There is a potential for the
market share to go up through market-based initiatives such as developing the
Carbon Finance Fund (CFF) and integrating it with the ongoing efforts. The CFF
would act as a platform for financial resource management, carbon trade,
information collection & dissemination, and technical support through
extensive domestic and international cooperation. The CFF would introduce a
holistic approach to enable project entities to explore the carbon finance
window for earning resources for the project on a sustainable basis. CFF would
thereby help significantly upscale new investments with carbon finance as an
additional source. It will also help in replication of successful projects.
Government of India (GoI) should
establish the CFF as a permanent, sustainable financing mechanism which could
be a unique partnership between the government of India, International
Financial Institutions (IFIs), bilateral donors and public and private sector
financial institutions to coordinate and implement a carbon finance programme
in order to maximise the number of projects, which can be registered with CDM
EB. This would complement and reinforce the ongoing efforts currently in
operation.

▸ Data provided
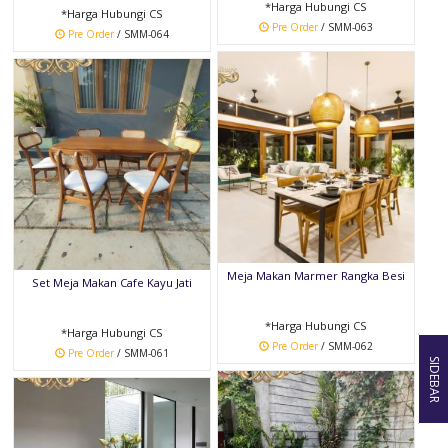
*Harga Hubungi CS
*Harga Hubungi CS
Pre Order
/ SMM-063
Pre Order
/ SMM-064
Meja Makan Marmer Rangka Besi
Set Meja Makan Cafe Kayu Jati
*Harga Hubungi CS
*Harga Hubungi CS
Pre Order
/ SMM-062
Pre Order
/ SMM-061
SIDEBAR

▸ Problems to work on
A) Answer these from the Carbon Finance Fund passage:
(i) What does the abbreviation CFF stand for?
(ii) Who does the passage say should establish the CFF?
(iii) With which body are the projects meant to be registered?
B) According to the Carbon Finance Fund passage, why would the CFF help significantly upscale new investments? Explain in one to three sentences.
C) Give a continuation of the Carbon Finance Fund passage, starting after its last sentence.
The items have no role in this work.

▸ Results for the exercise
A)
(i) Carbon Finance Fund
(ii) The Government of India (GoI)
(iii) The CDM EB

B) The CFF would bring a holistic approach that lets project entities explore the carbon finance window to earn resources for a project on a sustainable basis. Carbon finance would then serve as an additional source for new investments.

C)
CFF will blend resources grants
and loans, both domestic and external for the purposes of determining the
overall cost of its funds. CFF would potentially raise resources through a
number of ways including the following: World Bank Group loan or IDA credit
channeled through GoI (by way of corpus contribution); GOI budgetary
contributions as loans/grants to the CFF corpus; bilateral donors; market
borrowings by CFF with/without GOI guarantees; public sector institutions’
contributions as corpus funds; and private sector (equity) contributions,
loans, and co-financing under the public-private sector initiatives.
To conclude, India acceded to the Kyoto protocol in 2002, although it does not
have GHG emissions commitments, it has taken steps to address the issue of
climate change, notably by encouraging projects under the CDM. The potential
under CDM is enormous and the key initiatives that India needs to focus is on a
strategic overview of CDM opportunities available and the international demand
for emission offsets; identification of CDM projects for key sectors; key
institutional, legal, financial and regulatory prerequisites to facilitate CDM
project development and implementation, implement and process CDM projects in
India; human and institutional capacity building to identify, develop and
capacity to exploit global opportunities.